— Data to examine —
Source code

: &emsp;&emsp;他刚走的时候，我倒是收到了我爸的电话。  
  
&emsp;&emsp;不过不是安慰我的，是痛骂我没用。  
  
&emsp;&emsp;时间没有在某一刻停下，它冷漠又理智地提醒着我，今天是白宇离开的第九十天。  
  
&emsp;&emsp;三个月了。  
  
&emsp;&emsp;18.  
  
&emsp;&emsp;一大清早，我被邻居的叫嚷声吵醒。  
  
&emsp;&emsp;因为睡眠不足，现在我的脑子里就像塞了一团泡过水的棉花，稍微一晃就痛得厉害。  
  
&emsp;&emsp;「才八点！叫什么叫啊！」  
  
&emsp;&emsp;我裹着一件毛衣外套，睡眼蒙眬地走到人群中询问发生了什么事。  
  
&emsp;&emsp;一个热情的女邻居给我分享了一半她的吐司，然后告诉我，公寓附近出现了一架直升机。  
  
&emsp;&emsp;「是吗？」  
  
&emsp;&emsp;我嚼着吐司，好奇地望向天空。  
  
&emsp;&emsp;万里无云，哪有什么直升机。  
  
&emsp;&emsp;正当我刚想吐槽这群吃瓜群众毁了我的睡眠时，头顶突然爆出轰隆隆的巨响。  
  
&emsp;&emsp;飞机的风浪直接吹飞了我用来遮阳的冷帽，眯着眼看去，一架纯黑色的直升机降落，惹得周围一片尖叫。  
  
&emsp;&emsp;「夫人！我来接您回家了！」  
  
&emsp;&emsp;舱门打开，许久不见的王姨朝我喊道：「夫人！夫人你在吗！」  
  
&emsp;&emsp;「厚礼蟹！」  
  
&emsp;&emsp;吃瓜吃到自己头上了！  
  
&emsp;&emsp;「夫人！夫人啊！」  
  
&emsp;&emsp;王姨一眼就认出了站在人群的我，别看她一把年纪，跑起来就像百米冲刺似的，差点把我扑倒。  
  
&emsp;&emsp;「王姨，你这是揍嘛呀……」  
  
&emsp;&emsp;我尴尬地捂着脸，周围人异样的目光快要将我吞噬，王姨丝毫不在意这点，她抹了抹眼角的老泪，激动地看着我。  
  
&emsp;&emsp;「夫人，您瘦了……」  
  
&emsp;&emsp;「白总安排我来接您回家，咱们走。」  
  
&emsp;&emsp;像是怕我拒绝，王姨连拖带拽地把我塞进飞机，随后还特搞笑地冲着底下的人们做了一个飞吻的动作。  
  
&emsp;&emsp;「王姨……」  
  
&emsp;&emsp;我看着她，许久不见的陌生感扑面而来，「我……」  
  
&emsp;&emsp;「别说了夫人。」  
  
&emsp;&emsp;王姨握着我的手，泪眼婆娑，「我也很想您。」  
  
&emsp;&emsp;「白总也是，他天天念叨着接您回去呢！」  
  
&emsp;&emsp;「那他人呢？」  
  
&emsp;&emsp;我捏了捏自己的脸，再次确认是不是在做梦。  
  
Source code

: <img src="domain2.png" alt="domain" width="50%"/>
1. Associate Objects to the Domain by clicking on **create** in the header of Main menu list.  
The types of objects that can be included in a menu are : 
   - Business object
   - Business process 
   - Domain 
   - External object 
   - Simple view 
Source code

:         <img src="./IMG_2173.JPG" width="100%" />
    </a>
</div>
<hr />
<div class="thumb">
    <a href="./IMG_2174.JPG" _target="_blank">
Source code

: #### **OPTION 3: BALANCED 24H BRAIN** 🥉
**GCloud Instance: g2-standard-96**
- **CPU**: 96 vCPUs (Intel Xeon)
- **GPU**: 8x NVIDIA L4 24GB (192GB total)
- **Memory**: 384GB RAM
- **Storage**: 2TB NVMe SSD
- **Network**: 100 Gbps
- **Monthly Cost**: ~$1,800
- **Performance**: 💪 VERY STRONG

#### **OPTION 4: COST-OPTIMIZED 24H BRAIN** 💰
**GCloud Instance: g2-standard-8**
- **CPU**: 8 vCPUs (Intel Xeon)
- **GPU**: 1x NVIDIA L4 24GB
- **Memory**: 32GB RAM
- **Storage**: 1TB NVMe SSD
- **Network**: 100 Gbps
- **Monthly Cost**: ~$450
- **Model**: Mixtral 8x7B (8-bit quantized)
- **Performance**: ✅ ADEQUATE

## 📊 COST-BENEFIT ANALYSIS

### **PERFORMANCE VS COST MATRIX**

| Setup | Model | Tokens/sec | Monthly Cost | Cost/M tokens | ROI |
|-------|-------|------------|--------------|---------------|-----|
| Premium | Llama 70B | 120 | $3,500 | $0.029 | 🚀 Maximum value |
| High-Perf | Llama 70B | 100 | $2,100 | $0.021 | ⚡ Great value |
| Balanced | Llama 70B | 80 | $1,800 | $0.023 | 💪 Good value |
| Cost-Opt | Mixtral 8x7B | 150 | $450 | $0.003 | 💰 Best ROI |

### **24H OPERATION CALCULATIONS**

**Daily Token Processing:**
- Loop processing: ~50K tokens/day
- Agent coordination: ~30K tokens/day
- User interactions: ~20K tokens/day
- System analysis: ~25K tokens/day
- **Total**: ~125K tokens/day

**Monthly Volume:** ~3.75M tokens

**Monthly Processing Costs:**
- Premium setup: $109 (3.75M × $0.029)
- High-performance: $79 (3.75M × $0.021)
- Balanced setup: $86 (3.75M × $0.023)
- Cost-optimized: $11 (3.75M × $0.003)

— About this exercise —
How many lines in the rows above contain the string "NVIDIA"? Case counts, and the reply should be the number alone.

— Solution to this task —
2